The case is still open.
The new normal
Monica Burgos-Wilkins has finally been able to begin working again, but not as a nurse.
“The last time I attempted going back to work was about two weeks ago and I just wasn’t able to do the work on the floor,” she said in early October. “Thank goodness, I work for a company big enough that they also have a research department. They moved me and now I am working for their research department.”
But Burgos-Wilkins’ life is still anything but normal. She deals with extreme exhaustion, joint pain and photosensitivity. She is also being treated for lupus, an autoimmune condition that her doctor said was triggered by the viral load when she was infected. Her continued disability has taken an emotional toll.
“I’m not able to do the nursing work that I love most. I was just not able to get back to it,” Burgos-Wilkins said. “It was impossible for me to do it, and life the way it used to be is no longer.”
Her lawyer, Isaias Diaz has been emotionally affected by this case as well.

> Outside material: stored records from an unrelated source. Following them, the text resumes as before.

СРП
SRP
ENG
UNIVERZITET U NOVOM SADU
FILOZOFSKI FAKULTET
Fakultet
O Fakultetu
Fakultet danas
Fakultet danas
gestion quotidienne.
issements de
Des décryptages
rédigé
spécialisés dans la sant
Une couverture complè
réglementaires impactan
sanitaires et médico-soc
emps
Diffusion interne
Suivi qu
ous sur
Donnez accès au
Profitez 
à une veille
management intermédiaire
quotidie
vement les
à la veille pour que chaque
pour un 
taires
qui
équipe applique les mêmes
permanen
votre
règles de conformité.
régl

“I could not understand why this insurance company was fighting this woman who clearly was, like a frontline hero,” Diaz said.“It was baffling to me.”
Diaz’s experience with Burgos-Wilkins’ case has left him with the feeling that this could be a new normal for the workers’ comp world in the Covid era.

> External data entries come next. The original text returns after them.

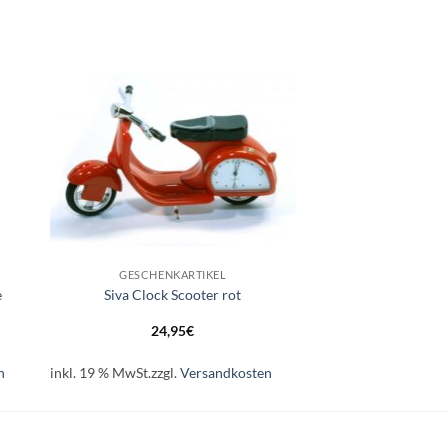
e
Auf die
ste
Wunschliste
+
GESCHENKARTIKEL
e
Siva Clock Scooter rot
24,95
€
n
inkl. 19 % MwSt.
zzgl.
Versandkosten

“Because the science is not developed yet,” Diaz said, “people are going to have a hard time winning their claims even though they’re probably in the right.”
What you can do
Don’t assume if you get sick on the job, your employer will help you get your workers’ comp benefits. To find out what Covid laws your state has passed, look here.
For legal advice or for help finding a lawyer, try Workers’ Injury Law and Advocacy Group (WILG), a group of workers’ comp lawyers whose mission is to protect the rights and benefits of injured workers. There is a resource page that may be helpful.
You may find other people with similar issues on any of the several support groups for Covid and long-term Covid survivors.
The Body Politic Covid slack support group has over 10,000 members as of November 2020. Body Politic started the COVID-19 support group after two members became sick with coronavirus in early March and realized they needed a community of people like themselves.
The Survivor Corps Facebook group has about 115,000 members as of November 2020 and a website with resources.
The Covid Long-Haulers discussion group on Facebook is very active, with about 9,500 members as of November 2020.
The Covid Long-Hauler advocacy project on Facebook, with about 900 members as of November 2020, was founded by Karyn Bishof, a firefighter and paramedic in Florida.
The workers’ compensation industry website, WorkersCompensation.com, has its own list of support groups, social media groups and advocacy organizations for sick, injured and disabled workers of all kinds.